SELECTED EXCERPT Start Marker
Recently, novel electrochemical methods have been proposed for the co-production of both hydrogen and important chemicals using waste biomass and water as feedstocks. Despite these new opportunities, key challenges remain to deliver the potential contribution of electrochemical hydrogen production to a more sustainable future.
We propose to build multiscale simulations of electrolysis systems in order to achieve optimised engineering design and operation for hydrogen production using renewable power supplies and sustainable feedstocks. We will develop models to represent the complex physical and chemical phenomena taking place within electrolysers at multiple lengths and time scales, ranging from multi-catalyst composition and electronic synergies, electrode and membrane material microstructure, chemical reaction kinetics, multi-phase flow, the flow of charge, heat transport, and interfacial effects (gas/liquid/solid boundaries).
We will adopt multiple modelling techniques from the molecular scale (MD), through multi-dimensional microscopic models (FE, LBM) and reduced-dimension models up to whole-stack models; these will be integrated with machine learning techniques to deliver rapid, physically meaningful surrogate models that can deliver the multi-objective optimisation required for these complex systems.
SELECTED EXCERPT End Marker
DATASET EXTRACT Start Marker
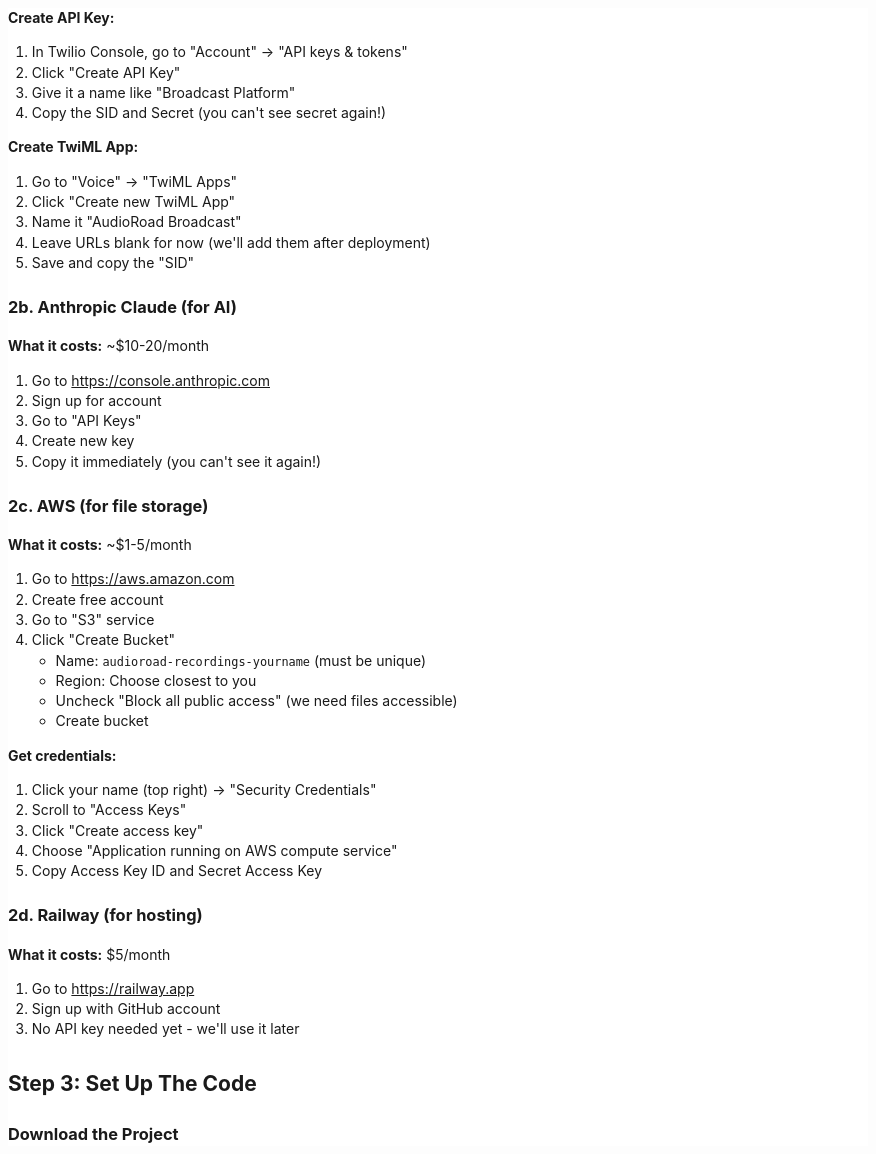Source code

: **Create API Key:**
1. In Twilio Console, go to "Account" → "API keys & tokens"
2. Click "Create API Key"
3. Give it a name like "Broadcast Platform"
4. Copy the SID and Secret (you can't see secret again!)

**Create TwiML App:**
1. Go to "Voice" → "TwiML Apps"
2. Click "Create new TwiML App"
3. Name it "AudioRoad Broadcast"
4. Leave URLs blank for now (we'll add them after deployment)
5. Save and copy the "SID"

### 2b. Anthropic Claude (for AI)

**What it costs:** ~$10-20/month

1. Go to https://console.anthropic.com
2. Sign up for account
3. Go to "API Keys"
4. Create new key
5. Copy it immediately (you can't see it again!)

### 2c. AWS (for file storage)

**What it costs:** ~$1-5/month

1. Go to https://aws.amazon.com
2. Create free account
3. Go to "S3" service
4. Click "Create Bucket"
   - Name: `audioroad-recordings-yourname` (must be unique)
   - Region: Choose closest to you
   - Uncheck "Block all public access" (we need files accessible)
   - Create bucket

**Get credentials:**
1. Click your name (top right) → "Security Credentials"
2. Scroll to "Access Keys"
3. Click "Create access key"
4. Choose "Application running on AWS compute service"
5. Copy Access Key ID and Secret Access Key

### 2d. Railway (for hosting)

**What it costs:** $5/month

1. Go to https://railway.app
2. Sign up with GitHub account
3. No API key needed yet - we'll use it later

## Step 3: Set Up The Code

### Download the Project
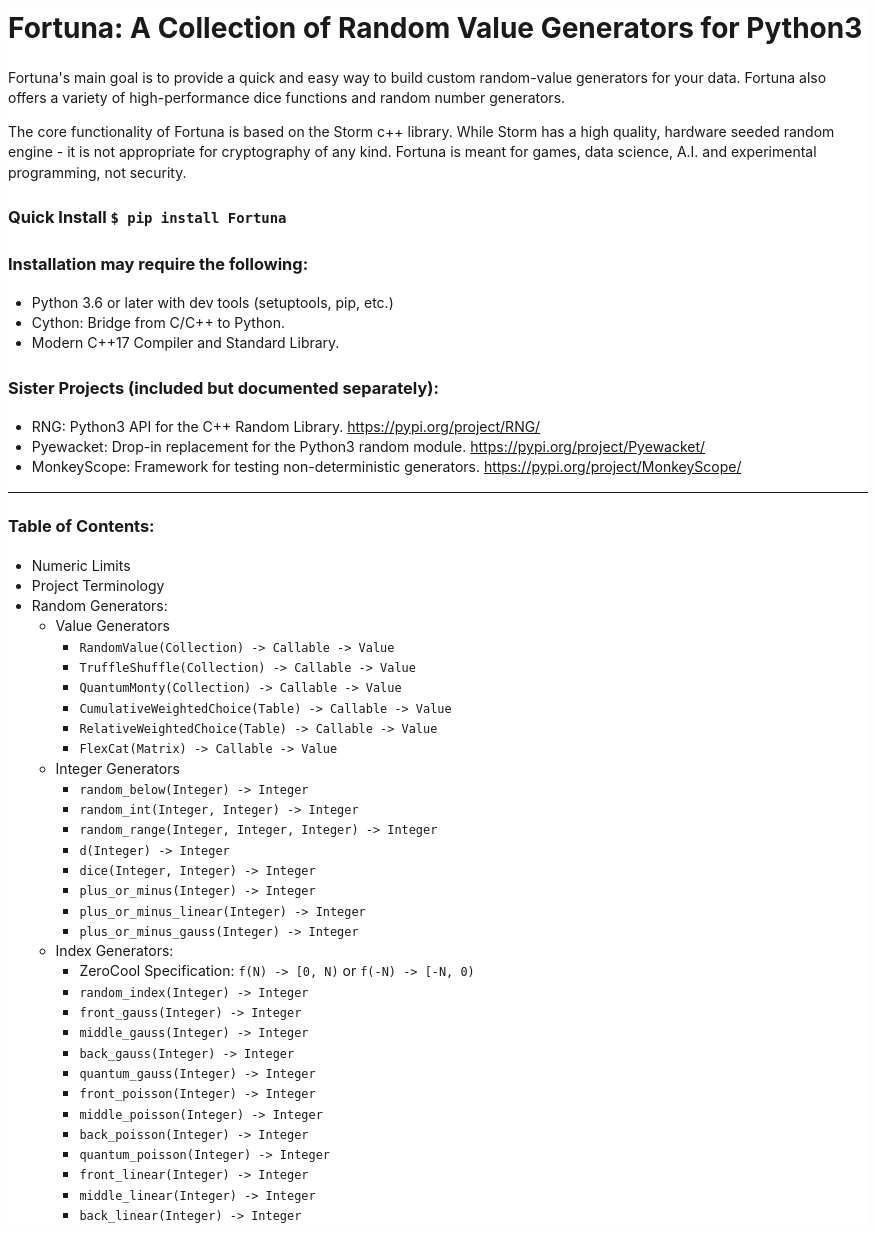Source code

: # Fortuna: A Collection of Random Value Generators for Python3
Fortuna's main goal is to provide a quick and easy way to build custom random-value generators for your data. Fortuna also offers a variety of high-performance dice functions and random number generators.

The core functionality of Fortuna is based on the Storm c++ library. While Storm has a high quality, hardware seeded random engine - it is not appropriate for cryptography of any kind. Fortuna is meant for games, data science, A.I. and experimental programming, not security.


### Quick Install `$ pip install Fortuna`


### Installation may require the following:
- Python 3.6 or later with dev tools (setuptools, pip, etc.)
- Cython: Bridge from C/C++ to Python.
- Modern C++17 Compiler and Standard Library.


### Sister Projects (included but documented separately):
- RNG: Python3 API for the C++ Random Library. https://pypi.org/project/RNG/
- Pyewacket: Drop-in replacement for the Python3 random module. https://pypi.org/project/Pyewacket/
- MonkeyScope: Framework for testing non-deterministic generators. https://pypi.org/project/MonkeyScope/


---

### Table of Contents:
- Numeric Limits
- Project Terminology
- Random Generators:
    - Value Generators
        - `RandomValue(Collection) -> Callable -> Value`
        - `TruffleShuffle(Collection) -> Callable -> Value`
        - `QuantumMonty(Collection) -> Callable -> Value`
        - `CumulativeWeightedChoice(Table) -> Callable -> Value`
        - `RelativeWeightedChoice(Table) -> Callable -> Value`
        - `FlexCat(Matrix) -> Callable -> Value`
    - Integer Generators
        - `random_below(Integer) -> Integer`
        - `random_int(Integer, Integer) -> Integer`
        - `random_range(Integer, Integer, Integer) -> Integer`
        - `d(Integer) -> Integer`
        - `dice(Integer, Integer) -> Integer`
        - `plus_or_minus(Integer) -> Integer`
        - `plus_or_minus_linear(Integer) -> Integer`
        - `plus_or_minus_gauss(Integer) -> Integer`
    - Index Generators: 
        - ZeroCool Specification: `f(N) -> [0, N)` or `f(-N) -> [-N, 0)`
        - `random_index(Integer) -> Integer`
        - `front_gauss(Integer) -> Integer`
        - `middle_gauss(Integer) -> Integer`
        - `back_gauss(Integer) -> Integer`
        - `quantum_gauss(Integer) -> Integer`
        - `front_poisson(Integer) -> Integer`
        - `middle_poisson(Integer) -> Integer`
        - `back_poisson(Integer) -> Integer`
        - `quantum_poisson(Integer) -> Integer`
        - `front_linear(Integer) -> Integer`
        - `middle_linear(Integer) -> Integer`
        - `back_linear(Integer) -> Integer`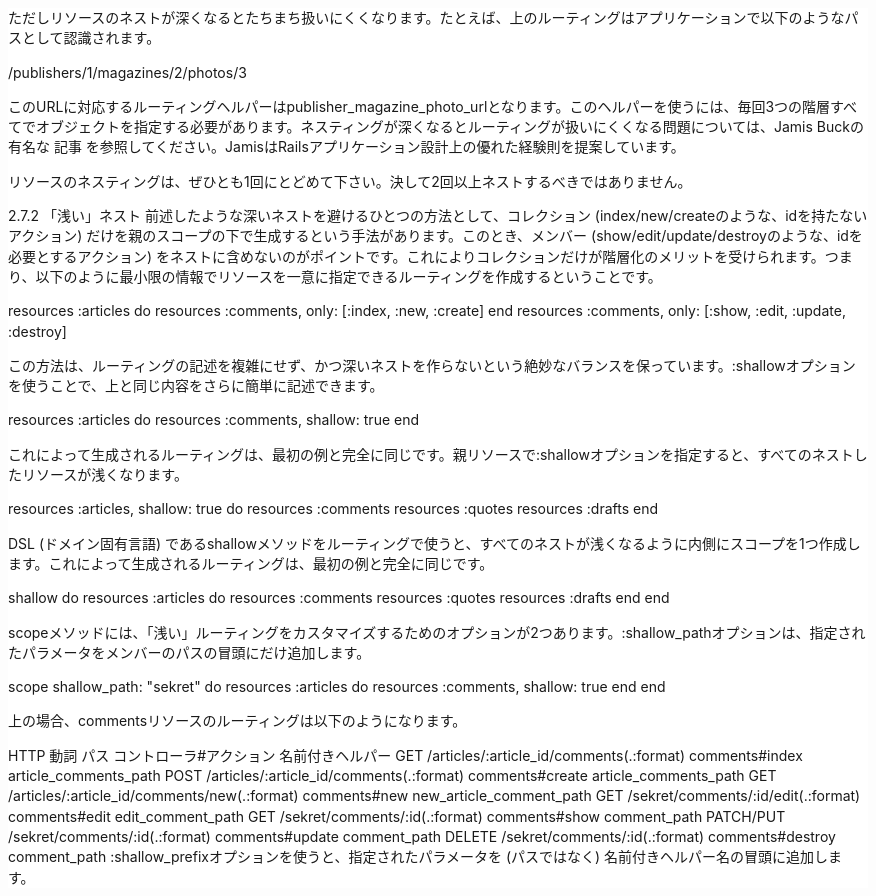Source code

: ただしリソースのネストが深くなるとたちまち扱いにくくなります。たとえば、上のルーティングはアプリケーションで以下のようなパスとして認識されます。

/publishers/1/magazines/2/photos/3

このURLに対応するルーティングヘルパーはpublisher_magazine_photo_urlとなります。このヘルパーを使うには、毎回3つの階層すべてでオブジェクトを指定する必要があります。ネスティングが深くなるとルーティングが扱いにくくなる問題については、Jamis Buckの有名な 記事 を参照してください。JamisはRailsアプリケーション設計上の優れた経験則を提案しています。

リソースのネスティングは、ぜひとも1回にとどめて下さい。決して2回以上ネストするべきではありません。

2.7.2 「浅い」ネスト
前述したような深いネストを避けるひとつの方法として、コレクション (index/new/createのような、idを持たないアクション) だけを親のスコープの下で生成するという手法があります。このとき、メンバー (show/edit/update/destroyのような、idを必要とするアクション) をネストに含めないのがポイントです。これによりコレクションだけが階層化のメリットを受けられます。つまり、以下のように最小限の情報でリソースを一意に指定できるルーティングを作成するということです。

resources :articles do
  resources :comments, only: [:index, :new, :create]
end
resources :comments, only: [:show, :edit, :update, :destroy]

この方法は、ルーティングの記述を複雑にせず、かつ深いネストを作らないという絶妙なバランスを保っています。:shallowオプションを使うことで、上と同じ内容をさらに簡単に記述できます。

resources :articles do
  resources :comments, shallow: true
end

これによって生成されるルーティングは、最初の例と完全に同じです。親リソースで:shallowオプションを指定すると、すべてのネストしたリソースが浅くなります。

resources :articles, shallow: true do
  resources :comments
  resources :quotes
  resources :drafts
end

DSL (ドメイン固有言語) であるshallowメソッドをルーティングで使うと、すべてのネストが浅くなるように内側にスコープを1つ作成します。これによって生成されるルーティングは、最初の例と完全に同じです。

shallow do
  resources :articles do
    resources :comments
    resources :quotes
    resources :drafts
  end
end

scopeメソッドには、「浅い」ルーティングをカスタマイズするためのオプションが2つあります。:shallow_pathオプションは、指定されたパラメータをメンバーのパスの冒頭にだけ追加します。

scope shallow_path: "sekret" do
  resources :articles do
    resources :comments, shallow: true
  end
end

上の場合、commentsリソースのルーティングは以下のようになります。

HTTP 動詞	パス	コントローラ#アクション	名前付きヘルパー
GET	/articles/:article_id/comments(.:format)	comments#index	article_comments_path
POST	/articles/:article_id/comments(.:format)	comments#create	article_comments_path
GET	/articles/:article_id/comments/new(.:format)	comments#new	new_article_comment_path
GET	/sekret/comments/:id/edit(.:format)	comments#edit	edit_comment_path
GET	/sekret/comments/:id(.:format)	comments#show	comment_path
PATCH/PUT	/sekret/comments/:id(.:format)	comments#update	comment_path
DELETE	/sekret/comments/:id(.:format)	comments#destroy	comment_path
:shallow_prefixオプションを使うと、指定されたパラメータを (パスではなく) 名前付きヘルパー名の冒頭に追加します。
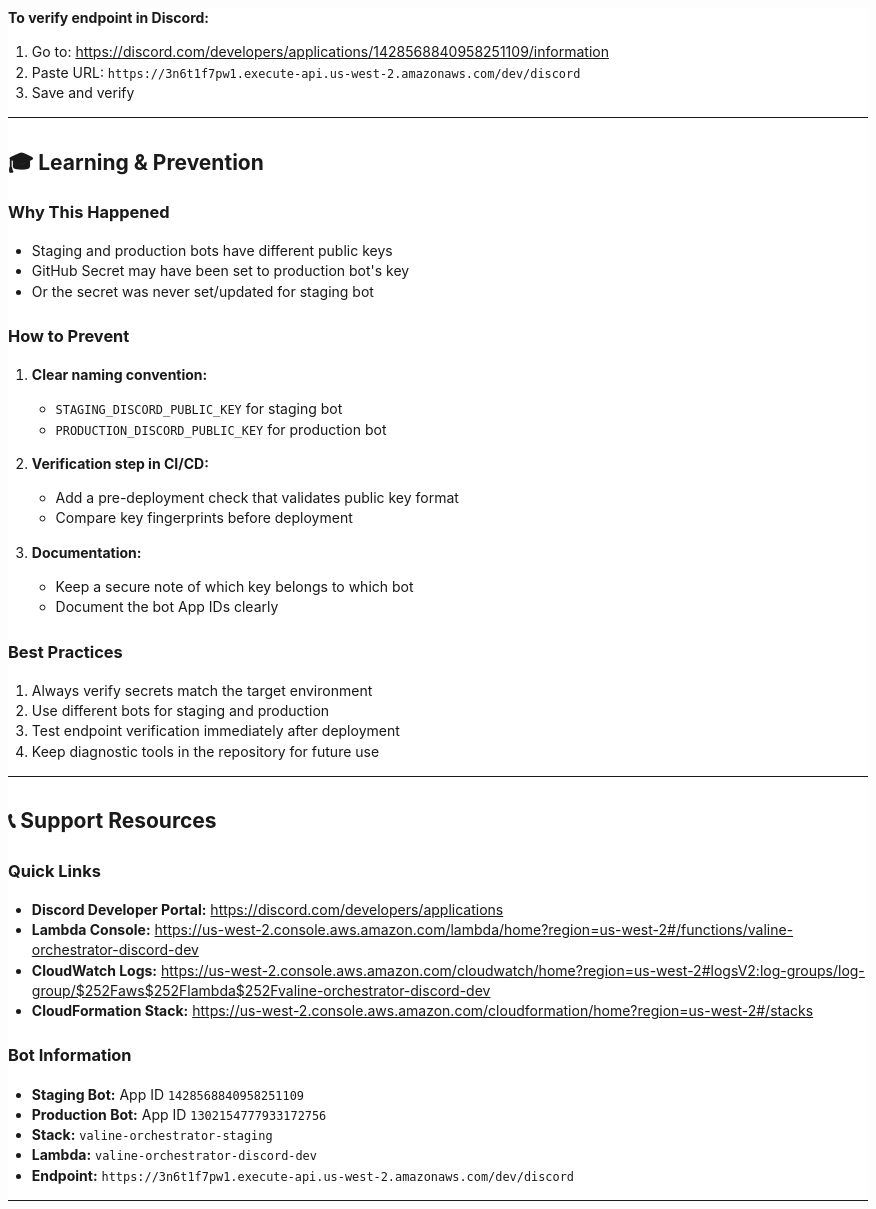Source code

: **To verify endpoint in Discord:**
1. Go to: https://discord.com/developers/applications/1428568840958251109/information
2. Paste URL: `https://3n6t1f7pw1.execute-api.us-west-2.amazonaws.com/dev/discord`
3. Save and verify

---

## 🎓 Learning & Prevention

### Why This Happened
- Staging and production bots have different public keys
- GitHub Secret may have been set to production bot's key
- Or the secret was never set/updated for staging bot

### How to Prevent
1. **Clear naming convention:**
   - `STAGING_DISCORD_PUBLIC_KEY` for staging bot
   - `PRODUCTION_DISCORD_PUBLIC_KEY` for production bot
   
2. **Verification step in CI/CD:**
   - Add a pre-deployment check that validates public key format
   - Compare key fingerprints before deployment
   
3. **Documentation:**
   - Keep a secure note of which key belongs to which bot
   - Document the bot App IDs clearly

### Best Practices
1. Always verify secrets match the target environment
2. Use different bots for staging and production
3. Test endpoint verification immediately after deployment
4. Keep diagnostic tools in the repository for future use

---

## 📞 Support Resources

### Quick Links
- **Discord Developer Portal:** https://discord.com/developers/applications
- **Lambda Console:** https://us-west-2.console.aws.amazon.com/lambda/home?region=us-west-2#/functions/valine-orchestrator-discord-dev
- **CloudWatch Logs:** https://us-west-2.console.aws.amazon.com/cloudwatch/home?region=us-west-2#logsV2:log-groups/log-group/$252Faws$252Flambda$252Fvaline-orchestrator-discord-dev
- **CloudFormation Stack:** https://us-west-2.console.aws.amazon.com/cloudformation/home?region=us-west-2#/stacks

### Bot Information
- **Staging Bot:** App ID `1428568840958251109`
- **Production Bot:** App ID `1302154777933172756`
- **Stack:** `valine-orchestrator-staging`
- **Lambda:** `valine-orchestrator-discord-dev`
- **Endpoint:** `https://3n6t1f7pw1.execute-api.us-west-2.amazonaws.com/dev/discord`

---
DATASET EXTRACT End Marker
◆ WORK INSTRUCTIONS:
1 – In the electrolysis passage, what two feedstocks do the novel electrochemical methods use?
2 – Please copy the electrolysis passage from "Recently, novel electrochemical" to "more sustainable future.".
3 – Carry on writing the electrolysis passage, starting after its final sentence.
The lines above are not needed.

◆ ANSWERS FOR EACH ITEM:
1 – Waste biomass and water.

2 –
Recently, novel electrochemical methods have been proposed for the co-production of both hydrogen and important chemicals using waste biomass and water as feedstocks. Despite these new opportunities, key challenges remain to deliver the potential contribution of electrochemical hydrogen production to a more sustainable future.

3 –
Funding Details
Funding Minimum: UK and Int Competition Funded
Tuition fees cover the cost of your teaching, assessment and operating University facilities such as the library, IT equipment and other support services. University fees and charges can be paid in advance and there are several methods of payment, including online payments and payment by instalment. Fees are reviewed annually and are likely to increase to take into account inflationary pressures.
The AACME Studentship competition offers the chance for UK and International applicants who are interested in undertaking a PhD to have their full-time studies paid for.
Applicants could receive full or partial funding for 3 years, including a tax-free stipend of £17,668 (2022/23 rates) per annum, and/or a tuition fee waiver.
Studentships will be awarded on a competitive basis to applicants who have applied to advertised projects within AACME with the reference ‘AACME-23-028'. Successful candidates will be notified by the end of March 2023.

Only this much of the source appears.